# Eating stripers



## Brian62 (Sep 7, 2006)

Okay people talk to me. lol
I have lived in the Cincinnati area most my life. Eating fish from the ohio river has not been something I have done. I have had a few smallies and largemouth from local creeks and lakes. My question is who east the stripers? I have never had anybody tell me they caught a bunch and man they were good eatin' ! any input I am thinking about going for some large stripers on cumberland river and was curious. 
Thanks, Brian


----------



## ShakeDown (Apr 5, 2004)

We eat them every year from Cherokee TN, and if you take out the redline, some of the best fish you'll ever have.

One of the guys who goes with us, won't eat any fish BUT striper.


----------



## squid_1 (Jun 2, 2005)

There terrible, I have an address you can send frozen bagged fillets to....just kidding.
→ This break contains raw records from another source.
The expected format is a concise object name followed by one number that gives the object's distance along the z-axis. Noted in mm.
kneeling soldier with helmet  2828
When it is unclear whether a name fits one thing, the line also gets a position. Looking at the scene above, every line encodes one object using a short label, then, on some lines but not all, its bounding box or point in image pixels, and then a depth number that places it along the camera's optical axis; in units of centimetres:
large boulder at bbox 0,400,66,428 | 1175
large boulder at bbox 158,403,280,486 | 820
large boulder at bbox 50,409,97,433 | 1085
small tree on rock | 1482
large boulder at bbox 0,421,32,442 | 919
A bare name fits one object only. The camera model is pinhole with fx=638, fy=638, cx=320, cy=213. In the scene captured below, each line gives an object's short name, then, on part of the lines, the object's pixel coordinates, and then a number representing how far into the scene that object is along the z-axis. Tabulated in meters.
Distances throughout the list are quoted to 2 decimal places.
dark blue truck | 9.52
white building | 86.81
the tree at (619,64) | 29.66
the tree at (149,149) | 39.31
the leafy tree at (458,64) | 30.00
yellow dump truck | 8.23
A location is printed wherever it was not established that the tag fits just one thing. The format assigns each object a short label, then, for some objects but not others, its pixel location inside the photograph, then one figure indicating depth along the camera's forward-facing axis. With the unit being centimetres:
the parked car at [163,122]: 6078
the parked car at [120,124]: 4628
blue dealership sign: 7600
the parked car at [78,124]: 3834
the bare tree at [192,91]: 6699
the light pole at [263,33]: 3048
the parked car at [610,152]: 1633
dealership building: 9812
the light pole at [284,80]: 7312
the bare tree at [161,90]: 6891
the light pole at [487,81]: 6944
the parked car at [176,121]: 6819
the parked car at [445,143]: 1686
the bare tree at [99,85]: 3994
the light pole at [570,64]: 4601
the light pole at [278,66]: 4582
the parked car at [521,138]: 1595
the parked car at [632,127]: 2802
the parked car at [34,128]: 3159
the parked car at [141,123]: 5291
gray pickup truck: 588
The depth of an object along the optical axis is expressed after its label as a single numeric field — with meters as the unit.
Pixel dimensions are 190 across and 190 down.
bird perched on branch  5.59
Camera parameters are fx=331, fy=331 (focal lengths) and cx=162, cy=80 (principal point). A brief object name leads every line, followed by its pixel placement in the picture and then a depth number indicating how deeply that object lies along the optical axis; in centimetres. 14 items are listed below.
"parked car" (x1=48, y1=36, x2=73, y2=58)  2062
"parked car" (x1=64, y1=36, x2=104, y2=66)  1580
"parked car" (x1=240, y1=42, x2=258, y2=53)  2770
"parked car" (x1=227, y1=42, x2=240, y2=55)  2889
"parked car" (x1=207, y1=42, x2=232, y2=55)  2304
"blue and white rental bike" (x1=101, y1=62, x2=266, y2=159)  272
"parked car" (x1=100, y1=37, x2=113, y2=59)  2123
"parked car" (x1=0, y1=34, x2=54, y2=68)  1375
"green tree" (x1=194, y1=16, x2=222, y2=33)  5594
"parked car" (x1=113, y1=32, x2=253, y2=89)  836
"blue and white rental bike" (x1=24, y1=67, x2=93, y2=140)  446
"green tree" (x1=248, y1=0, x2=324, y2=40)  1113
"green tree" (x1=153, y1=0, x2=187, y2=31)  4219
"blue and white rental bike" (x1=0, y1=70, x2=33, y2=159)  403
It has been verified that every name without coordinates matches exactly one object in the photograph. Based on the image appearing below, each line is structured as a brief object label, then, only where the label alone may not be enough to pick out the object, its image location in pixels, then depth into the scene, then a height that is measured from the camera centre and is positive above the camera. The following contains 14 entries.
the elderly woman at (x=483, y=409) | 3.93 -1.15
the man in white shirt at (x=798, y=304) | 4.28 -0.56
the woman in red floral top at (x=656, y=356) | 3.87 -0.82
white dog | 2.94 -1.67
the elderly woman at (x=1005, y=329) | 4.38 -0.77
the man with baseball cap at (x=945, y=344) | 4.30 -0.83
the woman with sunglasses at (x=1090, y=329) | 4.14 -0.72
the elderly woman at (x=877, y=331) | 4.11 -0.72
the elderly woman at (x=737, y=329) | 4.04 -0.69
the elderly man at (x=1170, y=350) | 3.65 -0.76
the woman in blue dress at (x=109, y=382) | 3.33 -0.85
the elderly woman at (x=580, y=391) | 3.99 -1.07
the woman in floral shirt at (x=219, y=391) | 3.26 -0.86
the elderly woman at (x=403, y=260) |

Big white flaked meat. Excellent to grill.


----------



## Hook N Book (Apr 7, 2004)

I would not eat a striper from the Ohio river...or any other fish for that matter.
I've eaten them from lake Cumberland and they'e very tasty. I wouldn't suspect much difference from the Cumberland river since the lake feeds it and they probably came from the lake originally.
Like Shake said, when you fillet them make sure you get all the red meat out just as you would a white bass.


----------



## riverKing (Jan 26, 2007)

they taste fine, crappie and sauger are alot better in my opinion however. and try to release most of the ones from the ohio, especially the bigger ones the trophies dont taste near as good anyway. i occasionally keep *a * hybrid but i release all of them over 20in, and *all* true striper


----------



## fishdealer04 (Aug 27, 2006)

Striper are real good eating. I love them when I can catch them. I would never eat anything from the Ohio river. Nothing! LOL


----------



## LittleMiamiJeff (Oct 1, 2005)

I agree, get the red out, I had striper grilled on gas grill, on a perforated pizza pan that had been soaked in melted butter w/cajun seasoning, Todd's wife, who had NEVER eaten fish in her life, liked the smell, tried a bit, and then filled her plate, then tummy up! 
I think she liked it!
I've never had better, wiper and striper, I haven't eaten white bass. I've had crappie, not sauger.
So, I'm a wiper/striper eater, until something better comes along.
LMJ


----------



## triton175 (Feb 21, 2006)

Caught a bunch of stripers at Lake Anna, VA this past summer. Had fish fry for 20 people. Very tasty, and I left the red meat in (this is the first place I've heard about cutting it out). But I agree with what some of the others say, not out of the Ohio river.


----------



## DodgeThis4wd (Jun 20, 2006)

ive caught and ate a catfish out of the ohio river, right off my dock 1/2 mile upstream from the new cumberland lock...whats so bad about that? im still alive i didnt get sick or anything. yes it tasted like 53 day old rotten **** but thats alright it was a good experience. dad taught me how to prepare a fish and cook it...i was little i thought it was the best thing in the world!! but your right id never do it again. sometimes we get into some REAL nice crappie (at least thats what they look like...maybe rock bass all the same to me LOL, clean lookin just callin me to take him home to the fryin pan...but ill pass! lol


----------



## BMagill (May 5, 2004)

Used to eat em out of Lake Mead when I lived in Vegas, good stuff. Gonna try and get some Ocean run stripes for a big Fry this President's Day.


----------



## kingjohn (Apr 23, 2004)

Has anybody ever heard of C-8 or any other chemicals that are in that river,,,,just float by Dupont's outlet at about 3-4 am and feel your eyes burn,,,,,,,,,,,,,, I'll eat lake fish but not river fish,,,,,, long term effects are still unknown but I would not eat them!


----------



## ShakeDown (Apr 5, 2004)

I wouldn't eat anything out the river either, but as a species they are tasteeeeeeeeeeee!


----------



## DodgeThis4wd (Jun 20, 2006)

oh well, who cares it was a one time thing i dont survive off river fish....guess my necks too red and my collar is too blue! no, i dont know about C8 and any of the other chemicals in the river, as far as im concerned, ill swim boat ski fish and drink beer in that damn river till the day i die. and if its because C8 killed me, then so be it, i had a hell of a time while i was on the river! im a river rat!


----------



## LittleMiamiJeff (Oct 1, 2005)

http://www.ohiogamefishing.com/photopost/showphoto.php?photo=17086&ppuser=4740

Mmmm Mmmm Goooood!


----------



## Brian62 (Sep 7, 2006)

So, I take it most of you fillet them and just take red flesh out. Sounds good I guess I will go for it. lol on the food plate
Brian


----------